During a single cross, the transfer of one or more of these AICEs is accompanied by that of several DNA fragments representing a total of up to 30% of the genetic heritage of the donor parent.
Provided by the author
As the genome of the Streptomyces used in this experiment includes approximately 12 million base pairs, this represents several hundred or even thousands of kilobases, and therefore as many genes (1 gene ≃ 1,000 bases in bacteria)! Enough for entire biosynthetic pathways to be transferred; the genes necessary for the synthesis and resistance to the drug produced being grouped into regions of approximately a hundred kilobases.
Once in the recipient parent, the donor’s DNA inserts and replaces the information on the chromosome and brings about genetic innovations. Thus, we have demonstrated that more than 90% of the descendants obtained between an AICE donor bacteria and a recipient present an arsenal of metabolite biosynthesis distinct from the two parents; descendants gained or lost entire biosynthetic pathways, or combined two pathways to generate a new one.
This new phenomenon ensures genetic mixing, which can be compared to that occurring during meiosis (cell division allowing the formation of gametes) of organisms with sexual reproduction. This mixing will induce drastic alterations in specialized metabolism leading to new variants of antibiotics which would facilitate the adaptation of Streptomyces populations to their ecosystem. The rearrangement of BGCs could play a role in intra- and interspecific “bacterial warfare”. On longer time scales, it is this pressure that could promote the divergence of bacterial species by specializing them towards a specific ecosystem. It is known that genetic recombination considerably influences the process of divergence or speciation.
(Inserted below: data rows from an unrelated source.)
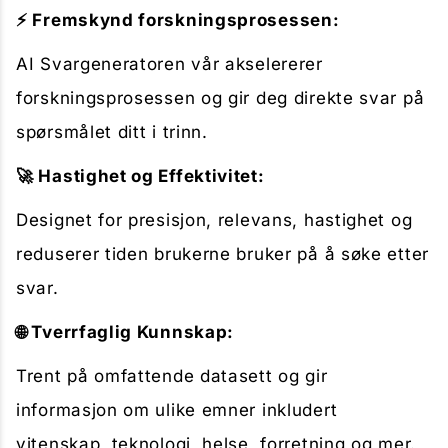
⚡ Fremskynd forskningsprosessen:
AI Svargeneratoren vår akselererer
forskningsprosessen og gir deg direkte svar på
spørsmålet ditt i trinn.
🚀 Hastighet og Effektivitet:
Designet for presisjon, relevans, hastighet og
reduserer tiden brukerne bruker på å søke etter
svar.
🌐 Tverrfaglig Kunnskap:
Trent på omfattende datasett og gir
informasjon om ulike emner inkludert
vitenskap, teknologi, helse, forretning og mer.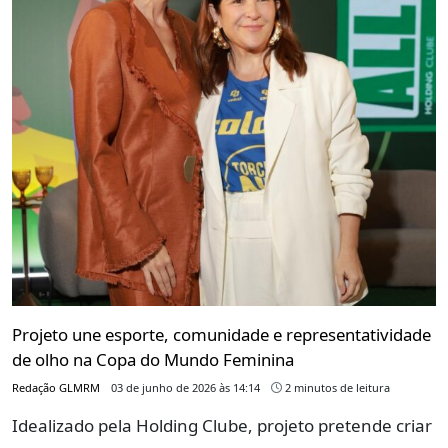
Projeto une esporte, comunidade e representatividade
de olho na Copa do Mundo Feminina
Redação GLMRM
03 de junho de 2026 às 14:14
2 minutos de leitura
Idealizado pela Holding Clube, projeto pretende criar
This discovery opens new perspectives for biotechnology and medicine. In addition to providing a better understanding of the mechanisms of DNA transfer and recombination in order to better understand the evolution and adaptation of soil bacteria, it makes it possible to exploit this phenomenon to diversify the genes and groups of genes of biosynthesis of specialized metabolites. This facilitates the discovery of new biomolecules and could accelerate the fight against bacterial resistance by providing a constant source of new antibiotics. Evolutionary tinkering, dear to François Jacob, surprises us by constantly manufacturing something new from what already exists, thus offering a constantly renewed opportunity to discover new bioactive compounds, including antibiotics, essential in the war against pathogens.